US budget deficit nears 1 trillion dlrs: Treasury
The US budget deficit accelerated in March to hit a record nearly one trillion dollars in the first half of the current fiscal year as the government moved to bail out troubled institutions, government data showed Friday.
The deficit for the first six months of the fiscal year which began on October 1 was 956.80 billion dollars, said the Treasury's monthly statement of receipts and outlays.
Receipts during the six-month period to March 2009 were 989.83 billion dollars while outlays amounted to nearly 1.95 trillion dollars, the data showed.
The March deficit of 192.27 billion dollars was higher than the 160 billion dollars expected by most analysts, coming on the back of money poured by President Barack Obama's administration to rescue financial institutions.
All six months of the fiscal year so far recorded red ink.
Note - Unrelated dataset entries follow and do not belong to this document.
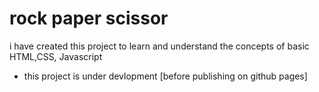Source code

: # rock paper scissor 

i have created this project to learn and understand the concepts of basic HTML,CSS, Javascript  
- this project is under devlopment [before publishing on github pages] 



<!-- reffrence 
- https://codepen.io/sosuke/pen/Pjoqqp
 -->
The last time the United States plunged into a consecutive six month deficit was during the October 2003-March 2004 period, officials said.
The non-partisan Congressional Budget Office (CBO) forecast last month the budget deficit could hit 1.845 trillion dollars for the whole year based on Obama's 3.5-trillion-dollar budget plan approved by Congress early this month.
The CBO said its budget deficit estimate for fiscal 2009, which ends on September 30, would be four times the 2008 record shortfall and amount to 13.1 percent of the country's total economic output.
The Obama budget forecasts a 1.750 trillion dollar deficit in fiscal 2009, but foresees that figure falling to 1.171 trillion dollars in 2010.
The plan sees the deficit soaring to the largest percentage of gross domestic product since World War II, but the president touted a string of cost savings designed to lay new foundations for the US economy.
It also includes an optimistic forecast that the struggling US economy will post robust growth next year, projecting a 1.2 percent contraction in calendar 2009 but an expansion of 3.2 percent in 2010.
The president's plan includes investment in renewable energy, education, health care reform and is targeted to cut the deficit in half by the end of his current term in 2013.
The Treasury data Friday showed the administration used 293 billion dollars under the Troubled Asset Relief Program (TARP) to keep financial institutions afloat while another 60 billion dollars was injected into ailing mortgage finance giants Fannie Mae and Freddie Mac.
Nearly 120 billion dollars was also spent by the Treasury to purchase home mortgage securities, the data showed.
A US home mortgage meltdown triggered financial turmoil stemming from soured mortgage based securities that led to the collapse last year of financial institutions, including US investment banking icon Lehman Brothers, and slammed the brakes on growth.
The economy plunged into recession in December 2007.